Он полистал блокнот: фразы, короткие впечатления, чей-то портрет в несколько слов. Восстановил в памяти приисковое собрание, где рабочие Петелина поддержали. А контора нос в сторону: ей, конторе, пересчитывай, переделывай, организовывай, а потом и отвечай. «Ничего! – азартно подумал Перелыгин, вставляя новый лист в машинку. – Теперь никуда не денутся».
Он выключил люстру, оставив свет настольной лампы, опустил плафон, чтобы освещалась только часть стола с печатной машинкой.

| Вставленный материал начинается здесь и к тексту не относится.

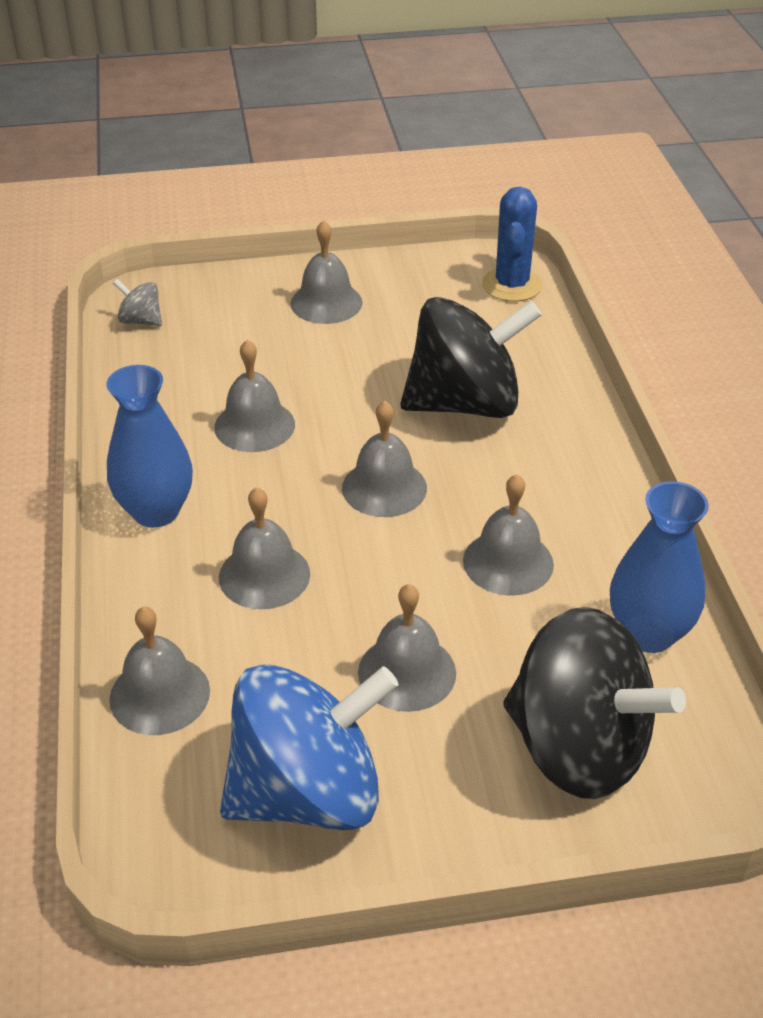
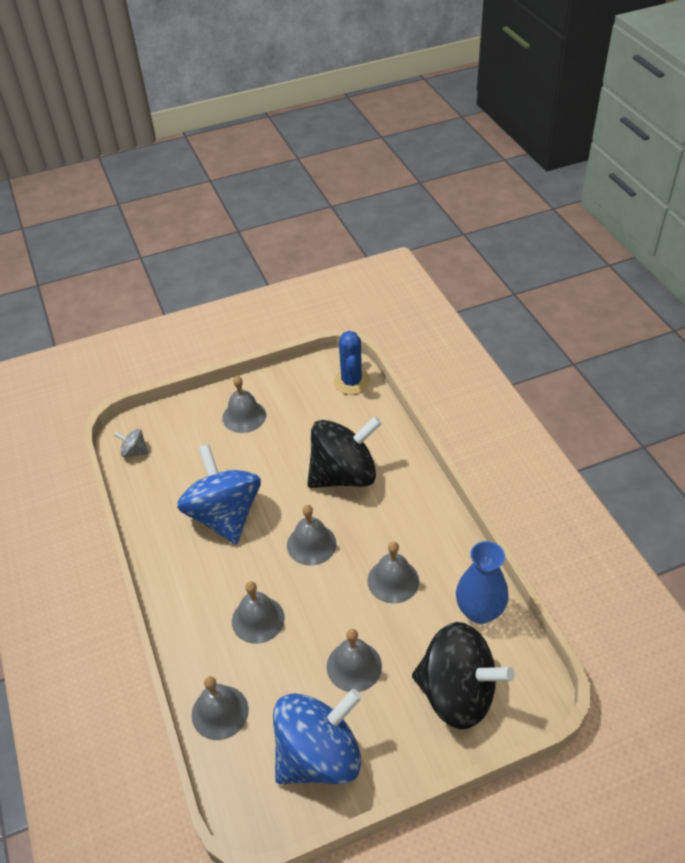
camera: 10 degrees left, 5 degrees up
blue vase [107,365,193,528] -> none
grey bell [214,340,295,452] -> blue spinning top [177,444,261,545]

В комнате потемнело, разноцветье книжных корешков на стеллажах сплылось в темные ряды. Казалось, бессмертные души их авторов, скрытые под обложками, наблюдают за ним из сгустившегося полумрака. За окном стояла тишина, иногда с трассы доносился шум машин, спешащих на прииски круглые сутки в любую погоду. Впереди еще была часть ночи, но Перелыгин не торопился. Он старался объяснить простыми, понятными словами, почему Петелин сумел отыскать свое рабочее увлечение, которое, что бы там кто ни говорил, не измеряется одними деньгами. Ибо как в таком случае объяснить, почему человек рискует, лезет на рожон, ставит на карту положение, должность, будущее, достигнутое благополучие, много на себя берет?
Кто-то, конечно, не верит ни в какие причины, кроме личной выгоды, не признает бескорыстия и увлечения в работе, которое человек находит даже в самых простых, стесненных условиях, даже вкалывая в аду, потому что без него хуже, чем с ним. Они не верят, потому что думают и живут по-другому, распространяя вокруг только глум, издевку, злобу, зависть и ненависть. Во снах своих облачаются в золотые одежды, но, по сути, они – лавочники и ждут только, кому бы сбыть товар или продаться самим.
Когда наступило тонкое время перехода ночи в утро, свет настольной лампы потускнел, а скрытое за горами солнце едва подсветило небо, Перелыгин закончил работу. Он с удовольствием наблюдал, как снег на вершинах окрашивался в розовый цвет, и решил, что должен помочь Сороковову. Возможно, он тоже ищет свой шанс, как искал Клешнин. Ему тоже нужна удача. Тогда люди посмотрят на него по-другому и, наверно, решат, что он невероятно хитер, а все, что делал до сих пор, было тонким, хорошо продуманным планом.